§ Questions on the material
(1) In the Bologna pickpocket account, what was displayed in the window where the narrator stopped after turning onto Via Giovanni Massei?
(2) Carry the Bologna pickpocket account forward from its final sentence.

§ Extract provided
+++
CSI Bologna: The pickpocket

Justice Served: Papers filed, Polizia working "the case"

A cautionary tale about a pickpocket and a tourist with a fat wallet and loose pockets

The art (and craft) of pickpocketing is universal. It can happen anywhere, anytime. This time, it happened to us in Bologna.

We had just passed the elegant window displays at the Galleria Cavour, one of the most upscale shopping centers in Bologna and, perhaps, all of Italy. Located behind the arcades on Via Farini in a high-rent district, the mall houses luxury brands like Armani, Prada, Gucci, Fendi, Bulgari, Louis Vuitton, Yves Saint Laurent and Bottega Veneta. A very nice neighborhood.

After just having turned the corner on Via Giovanni Massei, I stopped to gawk at a white Maserati displayed in one of the windows. As usual, my trusty photographer was a few steps behind, soaking in the scenery as he captured a photo of one of the arcades.

Photo of the distracting arcade
Photo of the distracting arcade

I continued walking towards the end of the block but turned around as soon as I heard my husband scream, “Ladro! Ladro!”

The last time he used that term for “thief,” we were also in Italy. Many years ago in Rome, we were descending the stairs from a train to the platform. My then-young son was in tow and Jerry was juggling two large suitcases. An unkempt passenger approached my husband from behind and reached down into his pocket, attempting to steal his wallet. Thankfully, this brazen attempt was thwarted by my husband’s “fat wallet” that wouldn’t budge out of his pants.

This time, I worried we might not have been so lucky. I turned around and saw the Bologna perpetrator walk away from us. Now Jerry was pursuing him, yelling “Ladro, Ladro, You tried to steal my wallet.” Just like the time before, passersby pretended not to notice. (I’m not sure I would get involved had I witnessed something similar in New York.)

The thief had been so stealthy in his approach that my husband didn’t hear him until he felt his hand. Fortunately, once again, the pickpocket was foiled by the “fat wallet.”

Not skipping a beat (although my heart was racing), Jerry snapped a couple of pictures of the pickpocket.

Another side view of perpetrator
Another view of the perpetrator
Pickpocket leaving the scene of the crime
Pickpocket leaving the scene of the crime

A middle-aged Good Samaritan ran up to us to see if we were okay. The man was an artist carrying a partially finished painting. He apologized for his city, reminding us that in Bologna, like most large cities, thieves are waiting in prey for opportunities like this was. He urged us to be more careful—advice well taken—and offered us a restaurant recommendation as a way to show his caring.
+++
§ Dataset section
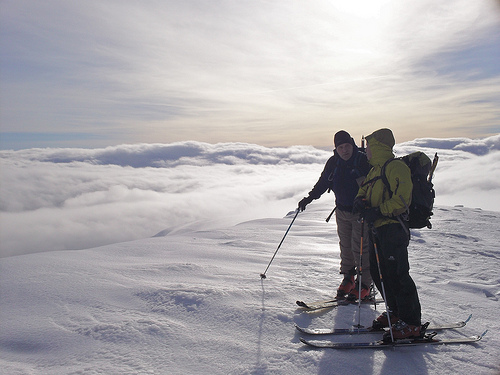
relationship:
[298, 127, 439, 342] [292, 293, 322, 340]
people people on skis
+++
§ Answer list
(1) A white Maserati.

(2)
“Excellent food and very cheap,” he said.

Bonding with the Good Samaritan
Bonding with the Good Samaritan, a life-long Bolognese

When you are balancing a camera in both hands, you are an easy mark—especially if you have floppy pants pockets, “fat wallet” or not.

The inviting "loose pocket"
The inviting “loose pocket”

With such a clear mug shot on our camera, we decided to file a report with the Questura di Bologna, the local police precinct. Hopefully, this would benefit other tourists.

Entrance to the Questura di Bologna/Police Station
Entrance to the Questura di Bologna/Police Station

A huge sign read “Attendere in sala d’attesta” (wait in the waiting room) and “wait” was surely the operative word. For almost two hours, we waited in a holding room with locals who were reporting lost passports or papers, or trying to settle minor traffic offenses. It was an interesting group including a man who had worked at the Carpigiani Gelato Museum, where the first automatic machine for making gelato was created. Much like an emergency room, people were triaged and cases were processed one at a time.

We finally got to file the report of attempted robbery (providing the Polizia with photocopies of our pictures of the ladro). We wondered whether they, who seemed to take the matter as seriously as we did, might put up a Wanted Poster around town or show the perp’s picture on the evening news. Our guess: That won’t happen and the guy won’t ever be caught. Unfortunately, even if by chance he is apprehended, we are certain that there will always be others.

Justice Served: Papers filed, Polizia working "the case"
Justice Served: Papers filed, Polizia working “the case”

Tips for travelers:

  • Since you never know when or where pickpocketers are lurking, you always need to be vigilant, especially when traveling. (We were caught off guard because we felt comfortable in the upscale setting of the neighborhood; the attempt didn’t happen  on public transportation or in a crowded square.)
  • Pickpockets are clever enough to realize that tourists not only are likely to carry passports, credit cards and cash but are likely to be distracted by their new surroundings.
  • People over-50 may be viewed as “soft targets.”
  • Tourists are especially vulnerable when they are trying to take photographs: Your hands are extended away from your body holding the camera, and you are focused on the subject in front of you, not on what may be behind you.

Jerry’s lesson:

Fat wallet or not, horizontal pants pockets are probably more pickproof. However, wearing a vest or jacket over them adds another layer of protection.

My lesson:

I’ll keep a closer eye on my photographer and stop looking at Maseratis.

Also on More Time To Travel:

Two links from my fellow travel writer Mary Margaret Hansen who experienced a pickpocket at the Pantheon in Rome:

Thanks for sharing them, Mary Margaret!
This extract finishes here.